Erstaunlich wenig Fotografie kaufte Sachsen in diesem Jahr auf. Mit der Arbeit »Erbstücke« von Mandy Gehrt gelangte eine Dokumentation aus Fotografien und Texten in die Sammlung, die sich mit den Spuren von Zwangsarbeit am Equipagenweg in Markkleeberg auseinandersetzt. Ebenfalls mit der lokaler Geschichte beschäftigte sich Sven Bergelt, der in seiner Installation »53 Kommentare« (2013, 24-Kanal-Soundinstallation) die LVZ-Kommentarspalten zur Völkerschlacht und deren Reinszenierung zum Jubiläum im Jahr 2013 vorlesen lässt.

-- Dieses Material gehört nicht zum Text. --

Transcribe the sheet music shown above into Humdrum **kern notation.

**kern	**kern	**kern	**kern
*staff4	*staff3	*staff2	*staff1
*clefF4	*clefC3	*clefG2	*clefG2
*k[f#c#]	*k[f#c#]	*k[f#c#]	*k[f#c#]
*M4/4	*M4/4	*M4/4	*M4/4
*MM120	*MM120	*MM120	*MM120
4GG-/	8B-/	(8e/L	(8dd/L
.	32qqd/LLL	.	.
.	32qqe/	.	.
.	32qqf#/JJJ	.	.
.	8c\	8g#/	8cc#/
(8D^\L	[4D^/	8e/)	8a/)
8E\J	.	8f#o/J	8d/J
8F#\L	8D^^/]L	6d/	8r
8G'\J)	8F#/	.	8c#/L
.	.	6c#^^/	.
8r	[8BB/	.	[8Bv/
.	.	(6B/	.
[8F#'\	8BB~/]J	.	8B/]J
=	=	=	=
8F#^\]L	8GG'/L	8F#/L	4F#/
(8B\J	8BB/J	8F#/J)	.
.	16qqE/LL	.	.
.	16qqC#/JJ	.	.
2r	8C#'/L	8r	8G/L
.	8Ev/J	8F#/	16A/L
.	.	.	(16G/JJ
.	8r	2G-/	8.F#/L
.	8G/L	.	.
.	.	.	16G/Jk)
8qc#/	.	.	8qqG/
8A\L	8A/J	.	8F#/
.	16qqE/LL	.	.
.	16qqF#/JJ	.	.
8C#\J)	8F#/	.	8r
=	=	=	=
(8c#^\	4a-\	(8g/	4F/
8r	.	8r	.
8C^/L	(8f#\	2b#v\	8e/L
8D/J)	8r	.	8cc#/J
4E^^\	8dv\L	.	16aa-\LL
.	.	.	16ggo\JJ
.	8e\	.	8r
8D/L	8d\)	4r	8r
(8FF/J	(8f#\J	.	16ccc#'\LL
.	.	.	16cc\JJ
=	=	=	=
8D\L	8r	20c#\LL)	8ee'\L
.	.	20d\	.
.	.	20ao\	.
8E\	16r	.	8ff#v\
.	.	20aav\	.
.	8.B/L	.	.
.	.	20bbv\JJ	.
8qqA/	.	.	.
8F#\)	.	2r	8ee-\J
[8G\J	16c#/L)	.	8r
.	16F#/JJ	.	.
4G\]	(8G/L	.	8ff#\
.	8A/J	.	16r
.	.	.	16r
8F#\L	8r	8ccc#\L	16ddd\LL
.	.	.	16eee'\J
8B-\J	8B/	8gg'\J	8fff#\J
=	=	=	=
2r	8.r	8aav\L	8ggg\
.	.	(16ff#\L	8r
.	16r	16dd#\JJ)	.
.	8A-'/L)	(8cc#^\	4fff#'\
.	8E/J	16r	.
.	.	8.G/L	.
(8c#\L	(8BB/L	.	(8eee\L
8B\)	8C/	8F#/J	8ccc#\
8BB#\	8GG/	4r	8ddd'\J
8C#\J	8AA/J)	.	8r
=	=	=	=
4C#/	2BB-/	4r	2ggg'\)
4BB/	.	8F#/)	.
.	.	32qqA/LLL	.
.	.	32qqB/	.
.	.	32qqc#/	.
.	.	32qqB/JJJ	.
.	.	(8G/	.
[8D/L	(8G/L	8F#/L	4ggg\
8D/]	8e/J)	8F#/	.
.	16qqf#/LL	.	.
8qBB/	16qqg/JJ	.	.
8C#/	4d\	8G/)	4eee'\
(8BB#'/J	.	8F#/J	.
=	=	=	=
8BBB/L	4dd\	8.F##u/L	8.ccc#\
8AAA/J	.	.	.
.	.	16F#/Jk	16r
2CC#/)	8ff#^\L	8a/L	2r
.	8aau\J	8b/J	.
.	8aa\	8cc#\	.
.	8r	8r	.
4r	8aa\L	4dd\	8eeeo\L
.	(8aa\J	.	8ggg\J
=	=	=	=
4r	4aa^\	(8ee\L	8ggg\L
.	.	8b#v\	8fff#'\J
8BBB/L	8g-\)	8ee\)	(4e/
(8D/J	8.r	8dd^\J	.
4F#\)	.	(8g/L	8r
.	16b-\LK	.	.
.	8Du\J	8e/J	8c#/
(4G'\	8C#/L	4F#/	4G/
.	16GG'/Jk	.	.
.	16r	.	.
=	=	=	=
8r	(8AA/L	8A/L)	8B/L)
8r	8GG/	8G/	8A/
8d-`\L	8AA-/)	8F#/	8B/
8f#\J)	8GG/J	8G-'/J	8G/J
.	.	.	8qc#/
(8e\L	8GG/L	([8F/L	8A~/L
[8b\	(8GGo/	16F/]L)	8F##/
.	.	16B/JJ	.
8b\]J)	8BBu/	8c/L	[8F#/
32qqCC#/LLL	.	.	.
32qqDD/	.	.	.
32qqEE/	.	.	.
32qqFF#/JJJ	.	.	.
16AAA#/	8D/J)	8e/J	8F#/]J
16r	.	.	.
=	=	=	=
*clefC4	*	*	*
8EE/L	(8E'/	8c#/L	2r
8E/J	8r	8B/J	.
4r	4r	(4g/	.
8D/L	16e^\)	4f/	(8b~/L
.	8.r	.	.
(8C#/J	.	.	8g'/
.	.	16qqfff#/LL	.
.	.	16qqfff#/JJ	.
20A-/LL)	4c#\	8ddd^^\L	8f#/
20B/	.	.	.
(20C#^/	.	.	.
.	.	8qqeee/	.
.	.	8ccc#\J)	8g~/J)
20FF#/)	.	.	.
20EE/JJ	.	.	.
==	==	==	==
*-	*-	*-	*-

Auf dem Gebiet der Malerei überzeugt Henriette Grahnert mit ihrem bewährten Humor bei »Alter Schachtel« und der im Dezember als LVZ-Kunstpreisträger zu feiernde Benedikt Leonhardt ist mit einer seiner typischen Farbverlaufsleinwand zu sehen. Arbeiten, wie etwa der Film »Beaver« von Carsten Tabel, die Installation »Play by rules (Budapest)« von Timo Herbst und Marcus Nebe oder »Day of Light II« von Claus Georg Stabe waren in den letzten Monaten bereits auf der Spinnerei zu sehen. Schon einige Jahre auf dem Buckel hat von der Reinigungsgesellschaft (Henrik Mayer und Martin Keil)
die Vater-Mutter-Kind-Holzfiguren mit dem Titel »Einig Vaterland«. Als erzgebirgische Räuchermännchen sind sie mit Deutschlandflaggen ausgestattet und sollen an die Leipziger Herbstdemonstrationen 1989 erinnern. In Leipzig waren sie erstmals 2000 anlässlich der Expo-Ausstellung »Neues Leben« zu sehen sowie ein Jahr später in der GfZK bei der Ausstellung »Heimaten«.
Wer sich noch einen Eindruck von den bereits angekauften Filmen und Projektionen machen möchte, dem sei eine Reise nach Dresden empfohlen. In der Motorenhalle des Riesa Efau sind bis zum 2. Juli 15 Arbeiten aus 15 Jahren sächsischer Kunstankaufspolitik zu sehen. Mit Tilo Baumgärtel, Luise Schröder und Anna Baranowski, Maya Schweizer, Clemens von Wedemeyer oder Matthias Zielfeld liegt Leipzig wieder ganz vorn.